PROVIDED PASSAGE –
Elysium

I saw this at the late showing last Saturday, so I was only half awake. It certainly lent a surreal quality to the story which I highly recommend. When it was over, my immediate thought was “I enjoyed that.” I loved the premise…the haves built their own private space station, a utopia, for which the poor need not apply. The poor stay down on dirty, rotten, abused Earth and stare longingly up at the pretty Elysium station. Up there, the air is clear. Up there, nobody gets sick or dies because they have med bays which heal your every ailment. Up there, heaven awaits. They can see it. They can almost taste it. They can try to sneak across the border into it. But they can never stay.

I never quite figured out exactly what the rich up there did to remain rich other than the one guy who owns the factory where they make all the robots. Sure, I can see how he survives but what about the others? However, I pushed that thought aside and followed the action. And yes, there’s lots of action, fights, explosions, very cool guns and futuristic toys, and Matt Damon. How can you go wrong, right?

RECORD EXCERPTS –
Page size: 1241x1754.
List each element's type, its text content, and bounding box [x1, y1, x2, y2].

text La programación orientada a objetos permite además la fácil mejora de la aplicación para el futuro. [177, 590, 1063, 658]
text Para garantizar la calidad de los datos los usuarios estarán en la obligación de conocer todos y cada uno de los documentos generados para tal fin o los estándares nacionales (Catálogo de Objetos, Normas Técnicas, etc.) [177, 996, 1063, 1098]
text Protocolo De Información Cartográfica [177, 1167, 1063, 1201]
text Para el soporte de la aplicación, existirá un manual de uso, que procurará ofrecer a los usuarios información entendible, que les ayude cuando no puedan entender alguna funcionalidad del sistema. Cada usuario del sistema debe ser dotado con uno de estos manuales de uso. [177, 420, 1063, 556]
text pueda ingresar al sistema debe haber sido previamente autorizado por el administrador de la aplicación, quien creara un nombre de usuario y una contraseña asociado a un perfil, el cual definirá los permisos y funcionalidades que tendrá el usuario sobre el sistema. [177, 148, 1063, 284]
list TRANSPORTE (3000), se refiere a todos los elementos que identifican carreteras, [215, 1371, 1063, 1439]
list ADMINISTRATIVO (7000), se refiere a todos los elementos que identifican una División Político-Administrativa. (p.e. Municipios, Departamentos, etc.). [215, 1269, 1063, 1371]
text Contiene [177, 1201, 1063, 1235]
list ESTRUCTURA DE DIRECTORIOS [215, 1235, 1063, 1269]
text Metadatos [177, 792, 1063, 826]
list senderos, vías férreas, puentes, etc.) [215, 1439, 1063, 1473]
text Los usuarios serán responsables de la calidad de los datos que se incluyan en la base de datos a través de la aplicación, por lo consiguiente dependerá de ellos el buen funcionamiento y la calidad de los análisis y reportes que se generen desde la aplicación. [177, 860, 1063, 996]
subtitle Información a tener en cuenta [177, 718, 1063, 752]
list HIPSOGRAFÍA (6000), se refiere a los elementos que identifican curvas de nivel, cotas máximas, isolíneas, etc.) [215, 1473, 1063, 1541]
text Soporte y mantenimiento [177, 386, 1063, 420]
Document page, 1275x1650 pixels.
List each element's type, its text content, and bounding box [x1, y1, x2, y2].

WHAT YOU WILL DO –
a – According to the Elysium review, when did the writer see the film?
b – In the Elysium review, swap "heaven" for "paradise" and give the text again, starting with "I saw this at" and going on through "can never stay.".

SOLUTIONS IN ORDER –
a – At the late showing last Saturday.

b –
I saw this at the late showing last Saturday, so I was only half awake. It certainly lent a surreal quality to the story which I highly recommend. When it was over, my immediate thought was “I enjoyed that.” I loved the premise…the haves built their own private space station, a utopia, for which the poor need not apply. The poor stay down on dirty, rotten, abused Earth and stare longingly up at the pretty Elysium station. Up there, the air is clear. Up there, nobody gets sick or dies because they have med bays which heal your every ailment. Up there, paradise awaits. They can see it. They can almost taste it. They can try to sneak across the border into it. But they can never stay.